**** Ausgewählte Textstelle ****
Gelöschtes Mitglied 17359

Gast
Liebe Ji!

Gut, dass die Pflanzen nicht wirklich fühlen, denken und sprechen können! Wovon sollten wir Menschen uns letztlich ernähren?
Du hast dich in die "Seele" des armen Kaktus hineinversetzt und sehr einfühlsam sein hartes Schicksal geschildert. Bis zu seinem Tod (am 15. September 2009) konnte ich mit ihm mitfühlen, aber den Aufstieg in den 'Pflanzenhimmel' fand ich dann doch arg konstruiert.

Trotzdem: Wie immer gern gelesen!

Gruß, Hyazinthe
 

Ilona B

Mitglied
Hallo Ji,
wie immer ist Deine Geschichte ganz toll geschrieben. Du hast einen lebhaften, einfühlsamen Stil und ich lese Deine Beiträge sehr gerne. :)

Es hätte mich interessiert, warum der Kaktus auf einmal aus dem Garten musste und warum er so lange vor der Tür stand, bis er entsorgt wurde. Was aber für die Story nicht wichtig ist.

Mir ist nicht ganz klar, ob er der einzige Kaktus im Garten war?
Im Vergleich zu den anderen Blumen und Pflanzen, die mich umgaben, war ich hässlich. Ein unförmiges Gewächs mit langen Tentakeln, die richtungslos um sich griffen. Ich war nichts weiter als ein gewöhnlicher Kaktus in einem Land voller Kakteen,
Die Schreie würden mich interessieren, aber ich denke sie sind nur von anderen Pflanzen zu Hören. ;)

Manchmal fing ich einfach an zu schreien. Ich schrie so laut, dass man mich Kilometer weit hören musste.
Meines Erachtens hätte der Teil im Himmel (oder war es die Hölle), wegfallen können, der war mir auch ein bisschen zu pathetisch, jedenfalls für eine Pflanze.
Ich überlege gerade, wenn der Kaktus im Himmel war, ist er zu Lebzeiten recht artig gewesen und kommt vielleicht als Rose wieder. :)

Herzliche Grüße Ilona
 

Ji Rina

Mitglied
Hallo Hyazinthe & Ilona

Vielen Dank, dass ihr euch mit dem Kaktus beschäftigt habt! Nun, ein wenig Humor hatte ich schon im Hinterkopf, als ich die Geschichte schrieb. Sehr ernst sollte man sie nicht nehmen…Anlass dazu war einfach dieses Foto im Anhang, das ihr (glaube ich) nicht gesehen habt, es hatte ein sehr ungutes Gefühl in mir ausgelöst. Nicht nur das Ende ist konstruiert/pathetisch – sondern die ganze Geschichte. Denn ein Kaktus, der schreit und auf die Strasse blickt, wo er den Verkehr beobachtet...nun...
**** Auszug des Datensatzes ****
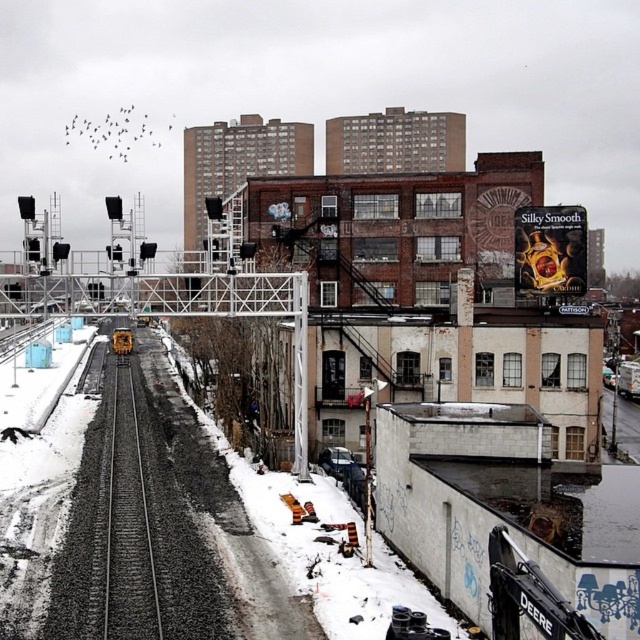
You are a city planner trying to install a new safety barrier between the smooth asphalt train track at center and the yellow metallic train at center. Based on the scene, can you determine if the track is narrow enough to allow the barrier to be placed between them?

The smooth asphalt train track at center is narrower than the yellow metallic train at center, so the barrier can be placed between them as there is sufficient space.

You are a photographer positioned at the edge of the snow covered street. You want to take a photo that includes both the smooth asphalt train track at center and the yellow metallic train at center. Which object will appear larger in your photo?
****
Aufgabenstellung - Was war laut Ji Rina in der Forumsdiskussion über die Kaktusgeschichte der Anlass zum Schreiben der Geschichte?

Gelöste Aufgabe - Der Anlass war ein Foto im Anhang, das ein sehr ungutes Gefühl ausgelöst hatte.